=== Extrait de page ===
○ ○ ○ ○ ○ ○ ○
Aussi il faut contrecarrer le discours du gvt « revalorisation du métier enseignant ».

Il nous faut montrer notre capacité à faire le lien avec le politique au sens large et l’zautres salariés (réforme de l’état, europe etc...). Nous devons participoer au trzavail de reconstruction de la gauche, aux initiatives. Il y a un retour politique chez les collègues, qui se demlandenyt comment participer au renouveau d’un projet profgressiste.

Le renouveau du politique dans la profession : élément sur lequel nous devons nous appuyer. Il nous mener des débats plus portés par la profession, de donner des outils de débats dans les établissements. Ex : toute la dimension européenne et l’influence de la stratégie de Lisbonne. On a produit des choses (dossier dans l’US etc. ), pourquoi la profession ne s’en empare-t-elle pas plus ?

Les mesures concrètes prises par le gouvernement (notre de vie scolaire, conseil pédagogique) sont présentées comme non idéologiques alors que ce n’est pas le cas !

nos élèves : tous capables ! Bataille idéologique et scientifique à mener face au retour du biologique via les USA.

Il nous faut un projet décompléxé, cohérent pour être crédible. Un syndicat n’est pas un parti politique.

Un des premiers axes de bataille de Thatcher a été de casser le syndicalisme pour passer en force.

Il faut conduire la bataille des idées, partir des éléments concrets auxquels nous sommes confrontés dans nos établissements.
○ ○ ○ ○ ○ ○ ○
=== Données enregistrées ===
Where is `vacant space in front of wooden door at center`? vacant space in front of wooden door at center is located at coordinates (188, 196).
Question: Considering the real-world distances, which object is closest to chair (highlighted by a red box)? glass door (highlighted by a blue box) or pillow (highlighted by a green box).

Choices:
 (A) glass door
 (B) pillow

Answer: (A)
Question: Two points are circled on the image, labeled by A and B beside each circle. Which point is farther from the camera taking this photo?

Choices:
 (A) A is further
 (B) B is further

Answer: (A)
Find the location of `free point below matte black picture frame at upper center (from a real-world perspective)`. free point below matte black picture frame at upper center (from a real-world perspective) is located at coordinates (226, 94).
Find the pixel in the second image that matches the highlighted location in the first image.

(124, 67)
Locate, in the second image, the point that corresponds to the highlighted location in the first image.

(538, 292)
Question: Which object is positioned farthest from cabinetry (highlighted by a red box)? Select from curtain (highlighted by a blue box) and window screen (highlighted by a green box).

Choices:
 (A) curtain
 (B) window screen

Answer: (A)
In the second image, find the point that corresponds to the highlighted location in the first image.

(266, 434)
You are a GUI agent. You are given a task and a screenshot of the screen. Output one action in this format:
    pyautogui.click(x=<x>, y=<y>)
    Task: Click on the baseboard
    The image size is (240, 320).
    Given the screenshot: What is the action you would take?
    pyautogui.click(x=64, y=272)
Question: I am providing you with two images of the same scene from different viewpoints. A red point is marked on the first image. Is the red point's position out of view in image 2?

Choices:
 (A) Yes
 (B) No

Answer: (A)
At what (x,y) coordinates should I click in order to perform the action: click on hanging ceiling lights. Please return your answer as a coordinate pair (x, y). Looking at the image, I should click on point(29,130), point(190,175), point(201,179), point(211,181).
○ ○ ○ ○ ○ ○ ○
=== Consigne ===
Écrivez la suite des notes syndicales sur le métier enseignant en reprenant juste après leur dernière phrase.

=== Réponse ===
On a à rencontrer des élus locaux qui financent des associations d’aide aux devoir dans les quartiers. Si on nous propose à nous professionnels de le faire, après avoir parfois protesté contre le travail des assoc, que répondre ?

Impliquer les collègues

Livre vert : les personnels n’auront pas la parole. Prendre une initiative large autour d’un projet qui ne sera pas parfait mais servira de pôle de rassemblement et de catalyseur.

Méthode pour mettre les collègues en relation les uns avec les autres : synthèses académiques ? Centralisation des contribution des S1 par le S4 ?

Comment faire pour toucher les collègues ? Difficile déjà de mobiliser les syndiqués pour travailler sur les textes préparatoires de congrès . Il faut penser à un questionnaire relativement simple, partir de nos idées clés. La question de la scolarité à 18 ans me paraît essentielle car recoupe notre conception...

Il faut poser des questions simples, avec des introductions brèves précisant les positions du snes et des liens vers le site pour aller plus loin.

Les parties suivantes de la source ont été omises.